I enjoy the process of writing, synthesizing and thinking about how and what we learn, finding that when I use AI for it takes away some of the pleasure I get from artfully constructing a powerful sentence. When I write, I experience Flow—not the AI tool, but Mihaly Csikszentmihalyi’s concept describing a state of deep immersion, where you're so engaged in an activity that everything else fades away. The experience is so enjoyable that people will continue to do it even at great cost, for the sheer sake of doing it” (Csikszentmihalyi, 1990). Our increasing reliance on AI, fueled by a constant drive to produce and by our fixation on future outcomes, poses a risk to our humanness. It threatens our ability to be fully present and engage deeply.


So how do we reframe?


Drives to move us away from AI are often driven by fears around plagiarism and assessment measures. Teachers are advocating for pen and paper examinations and oral testing. What if instead of picking up pen and paper solely to ensure authenticity, we did so because it's fundamentally human? What might our world look like if we taught young people to enjoy the process of learning.
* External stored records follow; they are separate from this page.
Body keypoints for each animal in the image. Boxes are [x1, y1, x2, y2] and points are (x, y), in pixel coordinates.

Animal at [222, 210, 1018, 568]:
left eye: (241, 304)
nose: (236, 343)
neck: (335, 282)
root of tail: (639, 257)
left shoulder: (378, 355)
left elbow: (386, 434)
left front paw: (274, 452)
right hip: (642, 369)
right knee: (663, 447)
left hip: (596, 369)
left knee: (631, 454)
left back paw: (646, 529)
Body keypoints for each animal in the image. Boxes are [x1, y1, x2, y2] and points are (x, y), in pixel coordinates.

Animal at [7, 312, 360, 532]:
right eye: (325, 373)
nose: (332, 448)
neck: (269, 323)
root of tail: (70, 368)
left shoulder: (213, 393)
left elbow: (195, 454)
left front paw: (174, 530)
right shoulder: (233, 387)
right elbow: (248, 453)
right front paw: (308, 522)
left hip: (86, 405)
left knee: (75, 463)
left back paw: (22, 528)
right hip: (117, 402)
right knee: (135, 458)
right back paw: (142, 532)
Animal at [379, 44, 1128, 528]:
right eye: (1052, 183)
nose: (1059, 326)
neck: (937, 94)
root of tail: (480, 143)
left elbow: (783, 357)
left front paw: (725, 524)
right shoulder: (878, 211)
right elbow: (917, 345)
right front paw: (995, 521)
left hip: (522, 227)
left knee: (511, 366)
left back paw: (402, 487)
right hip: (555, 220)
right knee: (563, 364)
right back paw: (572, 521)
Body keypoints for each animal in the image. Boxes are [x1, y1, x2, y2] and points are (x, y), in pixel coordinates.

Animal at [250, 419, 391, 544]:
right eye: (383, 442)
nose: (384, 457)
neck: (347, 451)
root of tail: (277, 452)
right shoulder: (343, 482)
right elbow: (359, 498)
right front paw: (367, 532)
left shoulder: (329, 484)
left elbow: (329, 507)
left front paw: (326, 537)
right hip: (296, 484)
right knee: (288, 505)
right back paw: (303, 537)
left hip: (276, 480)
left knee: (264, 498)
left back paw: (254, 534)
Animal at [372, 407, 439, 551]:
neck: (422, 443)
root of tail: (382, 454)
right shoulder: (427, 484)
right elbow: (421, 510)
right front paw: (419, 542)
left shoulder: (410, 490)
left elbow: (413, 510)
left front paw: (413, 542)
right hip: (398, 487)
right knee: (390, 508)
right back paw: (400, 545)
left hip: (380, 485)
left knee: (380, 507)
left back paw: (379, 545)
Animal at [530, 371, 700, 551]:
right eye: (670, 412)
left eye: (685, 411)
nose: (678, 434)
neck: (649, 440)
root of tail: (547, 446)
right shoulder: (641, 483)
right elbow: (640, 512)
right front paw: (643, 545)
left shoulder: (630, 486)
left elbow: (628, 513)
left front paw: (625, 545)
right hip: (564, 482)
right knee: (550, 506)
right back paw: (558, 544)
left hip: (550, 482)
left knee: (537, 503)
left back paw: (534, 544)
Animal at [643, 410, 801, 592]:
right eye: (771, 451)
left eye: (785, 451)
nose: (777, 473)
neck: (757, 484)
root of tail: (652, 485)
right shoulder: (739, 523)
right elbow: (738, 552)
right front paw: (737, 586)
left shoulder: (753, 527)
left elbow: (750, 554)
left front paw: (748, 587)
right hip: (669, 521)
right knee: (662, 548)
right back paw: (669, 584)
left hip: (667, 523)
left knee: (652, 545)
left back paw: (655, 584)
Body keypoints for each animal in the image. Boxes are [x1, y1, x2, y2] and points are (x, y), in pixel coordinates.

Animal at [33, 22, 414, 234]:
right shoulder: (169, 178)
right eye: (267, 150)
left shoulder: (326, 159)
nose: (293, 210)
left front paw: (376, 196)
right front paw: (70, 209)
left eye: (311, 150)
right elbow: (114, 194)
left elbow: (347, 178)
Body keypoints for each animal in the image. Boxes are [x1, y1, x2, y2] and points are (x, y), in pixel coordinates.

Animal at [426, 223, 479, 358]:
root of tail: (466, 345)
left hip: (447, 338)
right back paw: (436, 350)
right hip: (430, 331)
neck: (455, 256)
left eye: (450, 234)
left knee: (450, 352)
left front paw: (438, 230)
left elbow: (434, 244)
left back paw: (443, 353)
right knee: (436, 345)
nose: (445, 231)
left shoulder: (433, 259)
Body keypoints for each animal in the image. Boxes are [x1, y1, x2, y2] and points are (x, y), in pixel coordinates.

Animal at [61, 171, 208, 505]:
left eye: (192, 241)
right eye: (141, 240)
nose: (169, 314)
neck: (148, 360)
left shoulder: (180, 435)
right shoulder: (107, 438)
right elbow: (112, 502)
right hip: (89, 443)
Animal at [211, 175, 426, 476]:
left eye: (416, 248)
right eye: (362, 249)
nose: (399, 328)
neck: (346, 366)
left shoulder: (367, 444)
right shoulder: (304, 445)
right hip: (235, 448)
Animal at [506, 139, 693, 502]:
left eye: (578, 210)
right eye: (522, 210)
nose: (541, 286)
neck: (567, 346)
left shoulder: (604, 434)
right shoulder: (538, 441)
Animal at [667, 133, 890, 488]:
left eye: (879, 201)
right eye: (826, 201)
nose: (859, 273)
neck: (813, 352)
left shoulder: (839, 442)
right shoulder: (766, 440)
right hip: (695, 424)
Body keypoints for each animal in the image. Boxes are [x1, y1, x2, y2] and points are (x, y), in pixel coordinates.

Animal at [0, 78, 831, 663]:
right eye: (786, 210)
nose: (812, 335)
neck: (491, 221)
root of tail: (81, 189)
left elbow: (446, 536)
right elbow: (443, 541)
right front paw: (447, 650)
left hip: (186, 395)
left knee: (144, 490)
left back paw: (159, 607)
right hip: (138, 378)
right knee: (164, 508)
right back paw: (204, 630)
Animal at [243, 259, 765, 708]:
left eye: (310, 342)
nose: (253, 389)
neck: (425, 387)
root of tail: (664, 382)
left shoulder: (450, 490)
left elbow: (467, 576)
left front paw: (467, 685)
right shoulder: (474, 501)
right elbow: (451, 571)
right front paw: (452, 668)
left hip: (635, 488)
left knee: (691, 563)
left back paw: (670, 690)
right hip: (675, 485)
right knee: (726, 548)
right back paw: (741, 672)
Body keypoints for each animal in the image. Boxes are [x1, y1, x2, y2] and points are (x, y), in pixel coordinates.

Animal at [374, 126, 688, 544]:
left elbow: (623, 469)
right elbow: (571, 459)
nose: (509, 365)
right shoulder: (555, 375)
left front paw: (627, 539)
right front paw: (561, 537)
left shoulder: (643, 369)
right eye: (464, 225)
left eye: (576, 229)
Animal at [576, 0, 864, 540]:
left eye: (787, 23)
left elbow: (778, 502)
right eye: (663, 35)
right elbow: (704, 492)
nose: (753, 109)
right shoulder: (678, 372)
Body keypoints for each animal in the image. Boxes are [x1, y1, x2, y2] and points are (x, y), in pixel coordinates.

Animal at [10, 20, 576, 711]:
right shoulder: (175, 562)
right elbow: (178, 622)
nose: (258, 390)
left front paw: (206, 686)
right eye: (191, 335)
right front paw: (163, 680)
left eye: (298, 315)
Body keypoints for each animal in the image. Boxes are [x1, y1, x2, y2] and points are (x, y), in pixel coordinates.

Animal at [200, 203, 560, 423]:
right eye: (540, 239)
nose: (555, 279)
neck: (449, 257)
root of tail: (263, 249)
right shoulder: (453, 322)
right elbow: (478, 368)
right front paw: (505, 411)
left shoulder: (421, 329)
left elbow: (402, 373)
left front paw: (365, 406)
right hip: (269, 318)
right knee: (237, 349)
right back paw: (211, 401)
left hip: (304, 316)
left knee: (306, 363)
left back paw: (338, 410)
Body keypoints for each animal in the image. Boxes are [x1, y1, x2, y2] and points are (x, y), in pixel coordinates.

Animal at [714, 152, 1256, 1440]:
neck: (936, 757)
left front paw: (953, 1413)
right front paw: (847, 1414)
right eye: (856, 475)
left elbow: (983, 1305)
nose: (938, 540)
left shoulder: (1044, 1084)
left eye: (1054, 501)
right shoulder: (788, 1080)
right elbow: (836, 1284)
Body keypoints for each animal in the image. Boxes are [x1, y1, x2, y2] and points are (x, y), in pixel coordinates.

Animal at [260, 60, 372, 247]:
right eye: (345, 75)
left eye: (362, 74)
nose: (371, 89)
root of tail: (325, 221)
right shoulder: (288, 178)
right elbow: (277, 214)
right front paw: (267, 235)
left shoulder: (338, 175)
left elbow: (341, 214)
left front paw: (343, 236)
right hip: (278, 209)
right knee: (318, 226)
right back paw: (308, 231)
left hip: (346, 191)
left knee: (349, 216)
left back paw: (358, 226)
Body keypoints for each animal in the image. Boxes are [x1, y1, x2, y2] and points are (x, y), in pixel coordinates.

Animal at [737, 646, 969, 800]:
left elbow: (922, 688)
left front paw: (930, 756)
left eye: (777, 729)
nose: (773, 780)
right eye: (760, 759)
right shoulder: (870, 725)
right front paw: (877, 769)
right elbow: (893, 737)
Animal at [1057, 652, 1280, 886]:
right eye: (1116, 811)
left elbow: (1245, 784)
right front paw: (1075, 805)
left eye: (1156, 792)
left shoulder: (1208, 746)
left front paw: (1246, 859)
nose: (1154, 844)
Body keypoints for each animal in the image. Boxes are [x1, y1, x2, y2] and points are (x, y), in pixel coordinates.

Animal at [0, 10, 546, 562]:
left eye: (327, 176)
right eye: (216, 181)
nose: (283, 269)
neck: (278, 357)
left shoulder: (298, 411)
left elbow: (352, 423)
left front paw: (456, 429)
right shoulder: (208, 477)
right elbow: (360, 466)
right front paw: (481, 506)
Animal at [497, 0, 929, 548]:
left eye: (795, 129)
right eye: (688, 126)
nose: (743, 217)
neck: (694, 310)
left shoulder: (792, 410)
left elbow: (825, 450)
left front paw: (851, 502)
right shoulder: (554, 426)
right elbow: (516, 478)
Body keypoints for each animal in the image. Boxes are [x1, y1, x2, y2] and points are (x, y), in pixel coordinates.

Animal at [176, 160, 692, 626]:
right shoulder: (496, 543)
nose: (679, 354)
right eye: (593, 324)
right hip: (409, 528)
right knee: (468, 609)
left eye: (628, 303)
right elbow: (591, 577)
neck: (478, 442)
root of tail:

In Part 2 of this post, I'll explore how our current approach to summative assessment might be preventing students from embracing learning as a process. I'll share some ideas for how we can effectively measure students where they are and how to build growth focused assessment practices.

So, yes I wrote this myself. No I didn't get AI to write it for me and while it wasn’t necessarily the easiest pathway, I'm committed to choosing experience over expedience and process over productivity. 


Reference:

Csikszentmihalyi, M. (1990). Flow: The Psychology of Optimal Experience. New York: Harper and Row.